• **Work request**: The lines of the records that include "Vygotsky" should all be copied.

• **Records shown**:
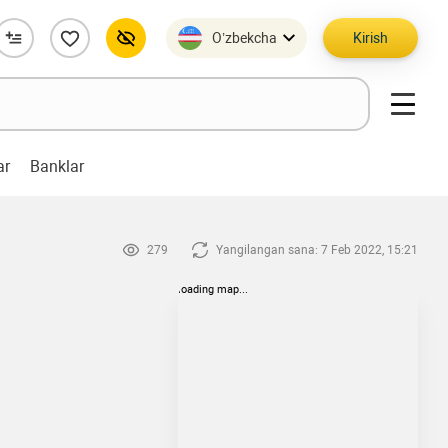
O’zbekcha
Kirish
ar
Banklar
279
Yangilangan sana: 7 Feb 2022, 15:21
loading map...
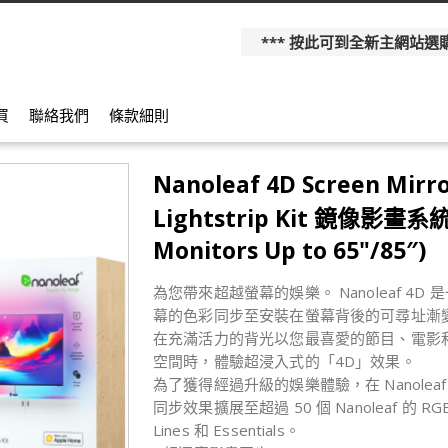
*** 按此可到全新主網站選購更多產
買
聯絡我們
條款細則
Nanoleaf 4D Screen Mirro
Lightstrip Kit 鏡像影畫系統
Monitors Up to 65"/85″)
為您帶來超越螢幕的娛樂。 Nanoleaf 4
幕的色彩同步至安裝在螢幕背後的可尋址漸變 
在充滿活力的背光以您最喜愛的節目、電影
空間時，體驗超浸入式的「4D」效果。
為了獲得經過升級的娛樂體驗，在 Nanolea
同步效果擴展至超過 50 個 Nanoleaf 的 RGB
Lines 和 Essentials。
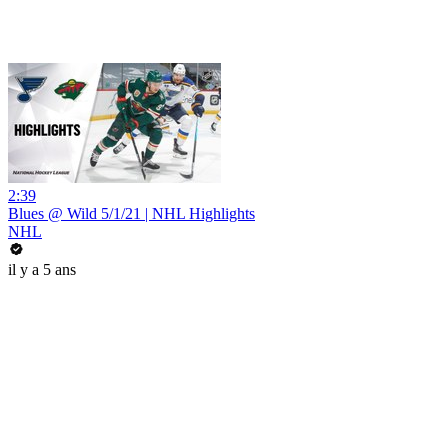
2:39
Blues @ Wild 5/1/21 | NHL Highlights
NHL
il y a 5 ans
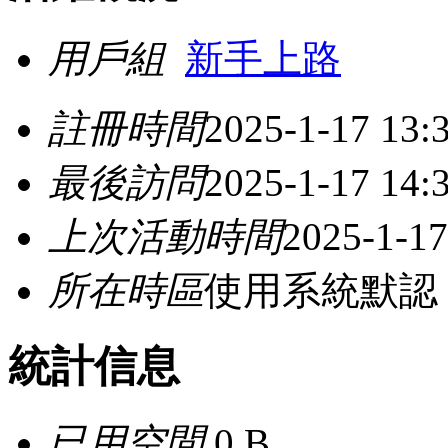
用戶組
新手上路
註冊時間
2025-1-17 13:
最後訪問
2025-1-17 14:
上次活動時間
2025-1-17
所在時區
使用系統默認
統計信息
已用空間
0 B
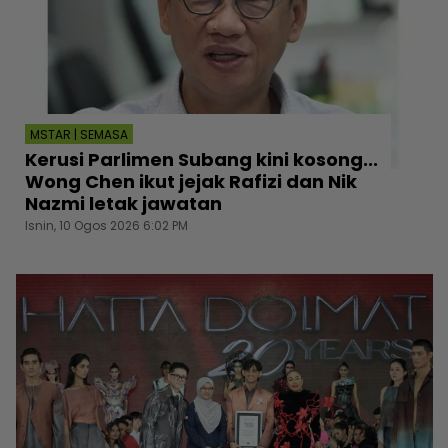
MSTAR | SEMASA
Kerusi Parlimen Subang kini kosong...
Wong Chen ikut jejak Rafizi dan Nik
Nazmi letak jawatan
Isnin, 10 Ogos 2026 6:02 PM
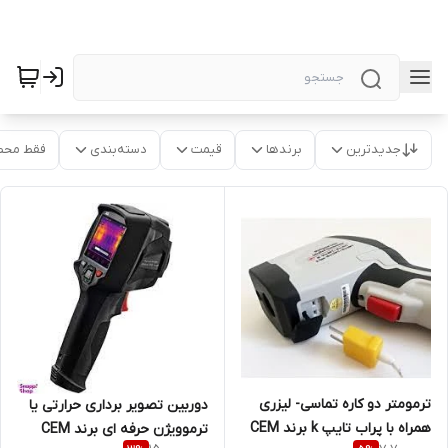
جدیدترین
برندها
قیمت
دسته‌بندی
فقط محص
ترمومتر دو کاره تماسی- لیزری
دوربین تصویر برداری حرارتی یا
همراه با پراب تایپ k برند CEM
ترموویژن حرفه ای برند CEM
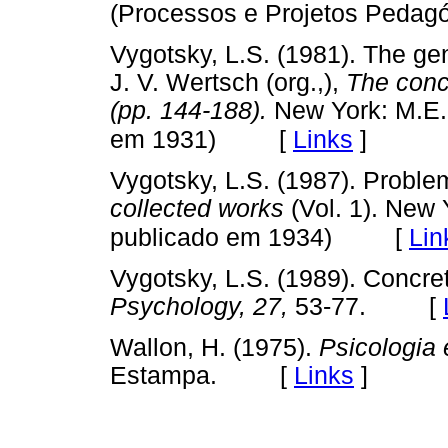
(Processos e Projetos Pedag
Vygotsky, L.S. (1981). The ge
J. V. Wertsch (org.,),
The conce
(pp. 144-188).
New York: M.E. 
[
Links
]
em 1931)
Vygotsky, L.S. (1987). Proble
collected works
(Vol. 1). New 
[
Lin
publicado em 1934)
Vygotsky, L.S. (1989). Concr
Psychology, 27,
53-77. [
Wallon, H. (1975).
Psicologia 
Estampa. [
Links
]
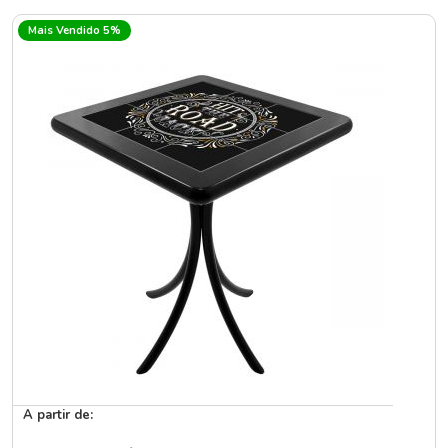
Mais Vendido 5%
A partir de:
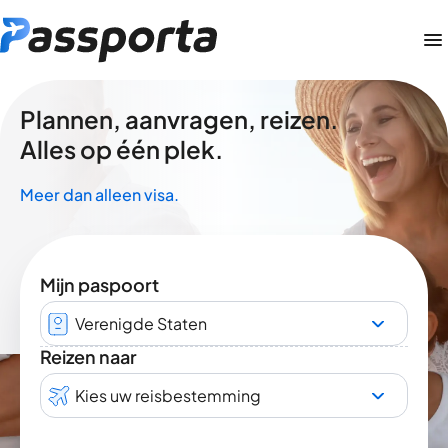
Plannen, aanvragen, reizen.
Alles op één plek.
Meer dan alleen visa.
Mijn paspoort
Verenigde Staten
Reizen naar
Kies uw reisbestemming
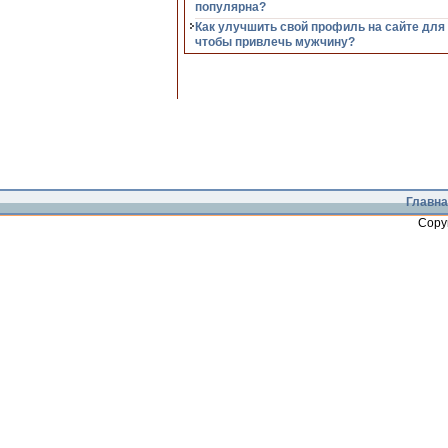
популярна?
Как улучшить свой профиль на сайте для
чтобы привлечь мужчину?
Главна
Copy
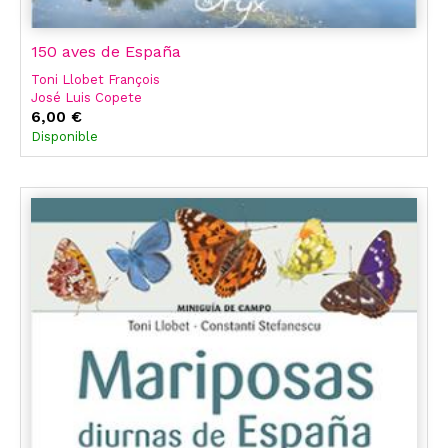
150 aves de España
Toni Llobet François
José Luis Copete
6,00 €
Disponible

• **Written response**:
Vygotsky, L.S. (1981). The ge
Vygotsky, L.S. (1987). Proble
Vygotsky, L.S. (1989). Concr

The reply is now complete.